Straight from camp, Joss on the first climb of the day (Photo credit: Jo’s Facebook page)

After this however we were on a highway and then side roads without much climbing, until the last 16 kilometres. It was really cold, I had all my warm weather gear on. There was snow along the mountain tops and it is hard to imagine that two weeks from now it is summer here. Most of the houses had fires going and looking at the smoke coming out of the chimney I wished that I was curled up in front of a fire (in a house) also.

There are hundreds of orange poppies along the side of the roads and some red ones as well. These have been around since the day we crossed the border into Chile and are very bright and pretty. The highway is really busy with endless trucks, and I was pleased when we turned onto a side road. Day two of the Lake District section of the trip and no lakes seen far!

I stopped at about 40 kilometres at a petrol station and had a coffee with caramel in it, usually I would find this too sweet but it just hit the spot perfectly.

Just before the 19 kilometre dirt road I stopped in a small town and sat in the plaza drinking a power aid. I could hear some really loud birds that I had not heard before. After looking for a while I could see them up in the trees, they were quite big, with a curved bill, and loud voice. Later I found they would be with us for most of the rest of Chile, and are called Buff Neck Ibis, and they have a metallic and repetitive call (the book I read this in should also have mentioned “and really loud”). They live everywhere: at the beach, in fields, rivers, and in suburbs. The other bird that has reappeared is the vulture, which we haven’t seen since we left Peru.

The Ibis

The Ibis

The 16 kilometres of gravel had some quite steep bits with thick gravel, and was wet and slippery, so I got off a few times going both up and down.

The camp had clean toilets and a hot shower – an unexpected bonus. It was sunny when we got there so we were able to dry out the tents before putting them up, but it was not warm enough to wash and dry any clothes.

The dinner tonight was uninspiring: one small dry pork chop with sloppy rice.

One of the new riders, Laurie, missed a flag just before the town, and instead of riding 154 she ended up doing a 200 kilometre day.
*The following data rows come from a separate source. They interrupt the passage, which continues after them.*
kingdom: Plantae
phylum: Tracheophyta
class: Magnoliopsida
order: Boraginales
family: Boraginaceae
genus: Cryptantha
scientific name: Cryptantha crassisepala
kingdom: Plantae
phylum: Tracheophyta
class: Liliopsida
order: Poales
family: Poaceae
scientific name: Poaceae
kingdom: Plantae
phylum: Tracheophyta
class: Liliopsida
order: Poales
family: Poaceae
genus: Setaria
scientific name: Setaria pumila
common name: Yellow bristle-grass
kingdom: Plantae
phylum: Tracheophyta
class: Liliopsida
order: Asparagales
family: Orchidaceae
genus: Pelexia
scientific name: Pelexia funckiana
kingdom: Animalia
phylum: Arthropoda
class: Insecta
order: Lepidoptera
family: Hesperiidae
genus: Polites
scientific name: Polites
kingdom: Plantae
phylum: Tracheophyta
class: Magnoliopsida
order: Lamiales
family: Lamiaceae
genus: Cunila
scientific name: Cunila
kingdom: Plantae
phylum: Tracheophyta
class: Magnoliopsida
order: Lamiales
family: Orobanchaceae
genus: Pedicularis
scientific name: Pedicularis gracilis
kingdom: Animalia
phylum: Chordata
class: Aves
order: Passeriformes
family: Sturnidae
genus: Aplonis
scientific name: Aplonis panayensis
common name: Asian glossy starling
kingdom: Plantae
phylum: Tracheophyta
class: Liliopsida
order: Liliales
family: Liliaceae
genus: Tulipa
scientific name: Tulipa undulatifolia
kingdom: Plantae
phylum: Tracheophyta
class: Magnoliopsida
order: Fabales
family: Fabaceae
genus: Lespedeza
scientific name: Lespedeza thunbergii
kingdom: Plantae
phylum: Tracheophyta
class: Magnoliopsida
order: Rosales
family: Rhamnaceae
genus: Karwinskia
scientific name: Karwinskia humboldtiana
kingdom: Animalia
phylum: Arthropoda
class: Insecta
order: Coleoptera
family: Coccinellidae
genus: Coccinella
Cristiano offered to pick her up but she wanted to complete the day riding and ended up coming in about 9pm. Two of the other riders had put her tent up for her which she was very pleased about. Understandably she was not pleased to find after a 200 kilometre ride that she had one small dry pork chop and sloppy rice for dinner (it would have been even less inspiring 2 hours after it was served).